#### Reading text:
Physician assistants (PAs) tend to be much more flexible in changing specialties, MedPageToday reports.
PAs who have practiced for at least 10 years are likely to have switched specialties at least twice, according to the article. This data comes from a survey of 16,000 American Academy of Physician Assistants (AAPA) members conducted last year. The full results will be published in March.
This flexibility suggests PAs could be key to easing the doctor shortage, as they do not need any additional certification to switch specialties, according to the article.
"When an individual [physician] is trained as a dermatologist and that's what they're boarded in, it is impossible for them to go into women's health or family practice," Larry Herman, a certified PA and AAPA president, told MedPageToday. "PAs with a generalist training are able to flip back and forth based upon need. We can pivot very, very quickly."
For example, Herman began his career in emergency medicine before switching to family practice and eventually teaching at the New York Institute of Technology, according to the article.
Moreover, the PA field is growing, the article states. The workforce has grown 34 percent in the past seven years, and nearly 100,000 PAs are currently practicing. The real challenge, Herman said, is incentivizing PAs to switch to specialties affected by the shortage. "It's tough to force people to go into particular fields," he said. "You can encourage them through things like loan repayment, salary [and] quality-of-life issues."

#### Recorded data:
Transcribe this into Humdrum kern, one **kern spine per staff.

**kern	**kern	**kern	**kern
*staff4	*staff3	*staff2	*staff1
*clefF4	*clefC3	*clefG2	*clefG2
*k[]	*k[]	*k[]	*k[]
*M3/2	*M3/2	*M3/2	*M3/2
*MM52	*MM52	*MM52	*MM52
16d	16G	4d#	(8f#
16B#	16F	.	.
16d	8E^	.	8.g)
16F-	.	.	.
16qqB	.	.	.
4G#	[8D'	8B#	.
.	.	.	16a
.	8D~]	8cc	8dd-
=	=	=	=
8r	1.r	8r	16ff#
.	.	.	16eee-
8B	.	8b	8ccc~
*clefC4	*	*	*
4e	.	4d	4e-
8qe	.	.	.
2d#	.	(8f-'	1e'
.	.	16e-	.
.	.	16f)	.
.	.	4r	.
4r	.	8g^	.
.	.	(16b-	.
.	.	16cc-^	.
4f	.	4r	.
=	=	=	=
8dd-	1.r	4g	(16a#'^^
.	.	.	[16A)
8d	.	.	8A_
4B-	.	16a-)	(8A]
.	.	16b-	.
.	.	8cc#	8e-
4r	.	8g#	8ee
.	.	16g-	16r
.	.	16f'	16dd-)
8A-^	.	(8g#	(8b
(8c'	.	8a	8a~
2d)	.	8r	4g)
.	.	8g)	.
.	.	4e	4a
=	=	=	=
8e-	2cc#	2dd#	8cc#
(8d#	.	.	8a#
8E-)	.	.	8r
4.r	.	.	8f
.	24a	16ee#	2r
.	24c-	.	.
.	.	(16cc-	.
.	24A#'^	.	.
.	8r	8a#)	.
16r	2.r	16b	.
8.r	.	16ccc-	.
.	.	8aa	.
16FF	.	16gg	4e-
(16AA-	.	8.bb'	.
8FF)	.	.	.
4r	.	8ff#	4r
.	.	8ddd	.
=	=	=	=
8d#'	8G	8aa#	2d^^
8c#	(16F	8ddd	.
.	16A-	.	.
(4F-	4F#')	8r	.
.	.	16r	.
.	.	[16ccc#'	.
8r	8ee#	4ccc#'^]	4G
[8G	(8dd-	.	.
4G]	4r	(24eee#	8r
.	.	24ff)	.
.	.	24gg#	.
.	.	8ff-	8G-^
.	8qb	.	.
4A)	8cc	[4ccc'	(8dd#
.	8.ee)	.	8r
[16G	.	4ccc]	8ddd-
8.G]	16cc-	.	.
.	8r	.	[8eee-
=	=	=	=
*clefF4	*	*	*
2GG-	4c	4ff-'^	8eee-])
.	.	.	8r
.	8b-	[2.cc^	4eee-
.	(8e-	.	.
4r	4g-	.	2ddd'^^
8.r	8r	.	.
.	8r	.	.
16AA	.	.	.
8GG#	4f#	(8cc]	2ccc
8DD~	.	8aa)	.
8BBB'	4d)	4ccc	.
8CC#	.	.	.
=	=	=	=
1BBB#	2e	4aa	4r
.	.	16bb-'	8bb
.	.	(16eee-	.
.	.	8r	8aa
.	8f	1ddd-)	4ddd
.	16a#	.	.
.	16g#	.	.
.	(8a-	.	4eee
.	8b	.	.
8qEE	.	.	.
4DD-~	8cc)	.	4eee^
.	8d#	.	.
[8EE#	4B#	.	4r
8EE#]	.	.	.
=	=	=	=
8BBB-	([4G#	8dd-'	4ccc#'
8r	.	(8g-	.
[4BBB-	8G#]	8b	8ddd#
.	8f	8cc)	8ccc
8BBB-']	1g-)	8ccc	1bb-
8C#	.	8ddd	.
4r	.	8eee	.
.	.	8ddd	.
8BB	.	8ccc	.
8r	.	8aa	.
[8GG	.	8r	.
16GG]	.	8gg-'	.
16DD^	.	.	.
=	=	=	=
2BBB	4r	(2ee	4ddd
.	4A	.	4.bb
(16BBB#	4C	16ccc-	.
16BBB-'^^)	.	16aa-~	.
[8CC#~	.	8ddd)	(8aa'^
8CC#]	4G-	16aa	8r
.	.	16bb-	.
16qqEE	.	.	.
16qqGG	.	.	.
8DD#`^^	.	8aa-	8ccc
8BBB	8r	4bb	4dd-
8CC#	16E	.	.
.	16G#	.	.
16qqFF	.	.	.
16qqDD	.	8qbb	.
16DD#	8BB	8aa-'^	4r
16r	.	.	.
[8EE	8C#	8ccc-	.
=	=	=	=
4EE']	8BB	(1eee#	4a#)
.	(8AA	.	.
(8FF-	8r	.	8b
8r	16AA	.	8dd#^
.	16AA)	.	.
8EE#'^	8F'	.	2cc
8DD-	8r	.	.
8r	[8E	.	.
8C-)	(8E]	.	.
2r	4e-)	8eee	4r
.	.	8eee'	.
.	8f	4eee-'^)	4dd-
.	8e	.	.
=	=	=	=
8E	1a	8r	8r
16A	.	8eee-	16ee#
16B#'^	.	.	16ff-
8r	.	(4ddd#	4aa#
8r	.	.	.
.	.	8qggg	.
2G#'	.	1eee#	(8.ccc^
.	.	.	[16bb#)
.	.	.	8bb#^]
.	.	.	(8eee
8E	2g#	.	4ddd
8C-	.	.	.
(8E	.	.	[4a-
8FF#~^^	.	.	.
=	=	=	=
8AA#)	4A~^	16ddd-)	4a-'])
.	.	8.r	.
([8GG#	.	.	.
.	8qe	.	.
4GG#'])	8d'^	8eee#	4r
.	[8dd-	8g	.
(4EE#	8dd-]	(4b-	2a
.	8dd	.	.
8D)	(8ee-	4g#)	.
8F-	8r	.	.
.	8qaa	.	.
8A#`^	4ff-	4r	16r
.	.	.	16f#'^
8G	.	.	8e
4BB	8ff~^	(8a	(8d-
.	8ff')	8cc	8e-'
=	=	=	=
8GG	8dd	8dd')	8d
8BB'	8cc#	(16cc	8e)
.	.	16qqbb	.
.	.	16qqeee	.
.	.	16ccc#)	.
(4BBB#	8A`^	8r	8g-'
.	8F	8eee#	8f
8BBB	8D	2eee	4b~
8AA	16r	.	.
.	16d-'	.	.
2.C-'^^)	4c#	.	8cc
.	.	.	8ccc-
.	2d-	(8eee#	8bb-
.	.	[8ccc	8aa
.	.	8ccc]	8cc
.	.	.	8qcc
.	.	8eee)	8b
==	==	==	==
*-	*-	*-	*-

#### Problem description:
According to the physician assistants article, by what percentage has the PA workforce grown in the past seven years?

#### Final answer:
34 percent